Every `until_done_complete` is gated by an LLM judge. The contract is
binding on this repo:

- `until_done_set` REQUIRES one of `judgeModel: { provider, modelId }`
  (cross-model — recommended) or `sameModelJudge: true` (same-model
  with fresh context — fallback). Setup refuses with
  `judge_unspecified` if neither is provided AND the user has not
  pre-configured a session default via `/until-done judge`. There is
  no silent path past the judge — `noJudge`-style escape hatches were
  considered and rejected.
- The judge sees only goal, done-criteria, verifyCommand, and the
  executor's cited evidence. It returns strict JSON
  `{verdict, reason}`. `continue` blocks the transition; `done`
  proceeds.

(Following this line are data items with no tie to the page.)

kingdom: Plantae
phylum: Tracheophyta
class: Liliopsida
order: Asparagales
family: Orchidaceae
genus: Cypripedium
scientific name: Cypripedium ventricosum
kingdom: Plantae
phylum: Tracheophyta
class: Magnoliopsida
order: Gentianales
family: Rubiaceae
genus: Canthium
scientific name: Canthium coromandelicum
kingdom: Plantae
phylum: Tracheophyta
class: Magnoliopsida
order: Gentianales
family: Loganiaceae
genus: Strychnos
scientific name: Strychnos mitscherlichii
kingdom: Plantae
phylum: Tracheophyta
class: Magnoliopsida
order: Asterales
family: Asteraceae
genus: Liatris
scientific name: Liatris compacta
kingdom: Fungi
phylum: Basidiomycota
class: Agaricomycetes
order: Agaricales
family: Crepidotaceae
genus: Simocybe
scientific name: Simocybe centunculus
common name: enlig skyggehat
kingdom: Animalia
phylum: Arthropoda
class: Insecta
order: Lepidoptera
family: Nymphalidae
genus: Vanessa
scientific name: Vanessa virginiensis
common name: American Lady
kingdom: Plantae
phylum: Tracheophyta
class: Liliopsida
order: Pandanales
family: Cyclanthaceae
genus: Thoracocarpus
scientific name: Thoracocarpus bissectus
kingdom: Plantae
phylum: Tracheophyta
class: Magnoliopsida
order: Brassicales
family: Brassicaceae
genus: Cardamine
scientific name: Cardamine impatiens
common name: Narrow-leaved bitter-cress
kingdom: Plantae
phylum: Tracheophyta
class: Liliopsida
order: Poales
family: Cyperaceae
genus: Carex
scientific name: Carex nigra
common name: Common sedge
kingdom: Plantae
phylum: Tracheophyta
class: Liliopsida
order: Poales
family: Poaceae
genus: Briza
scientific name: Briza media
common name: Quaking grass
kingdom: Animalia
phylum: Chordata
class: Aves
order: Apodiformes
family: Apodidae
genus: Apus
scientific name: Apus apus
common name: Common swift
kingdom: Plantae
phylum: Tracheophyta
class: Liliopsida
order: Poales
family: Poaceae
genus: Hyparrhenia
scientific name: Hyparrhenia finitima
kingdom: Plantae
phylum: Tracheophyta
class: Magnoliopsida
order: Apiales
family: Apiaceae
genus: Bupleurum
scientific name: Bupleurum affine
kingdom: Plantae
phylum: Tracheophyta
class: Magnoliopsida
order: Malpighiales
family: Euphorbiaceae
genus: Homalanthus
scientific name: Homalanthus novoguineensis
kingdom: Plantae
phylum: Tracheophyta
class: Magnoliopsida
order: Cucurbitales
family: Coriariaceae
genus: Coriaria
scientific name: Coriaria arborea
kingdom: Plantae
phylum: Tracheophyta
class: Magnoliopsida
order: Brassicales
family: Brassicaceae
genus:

Unparseable / unavailable judge fails-open with a warning
  evidence line so judge-infra glitches don't block legitimate
  completion.
- Any work that touches the completion path (`tools/complete.ts`,
  `tools/judge.ts`, the schema in `schemas/set-fields.ts`) must
  preserve this contract. Tests in `tests/tools/judge.test.ts` are
  load-bearing — don't relax them to make a change pass; the
  Ralph-loop convergence property depends on the gate being
  unconditional.

## If you violate any constraint, the output is incorrect.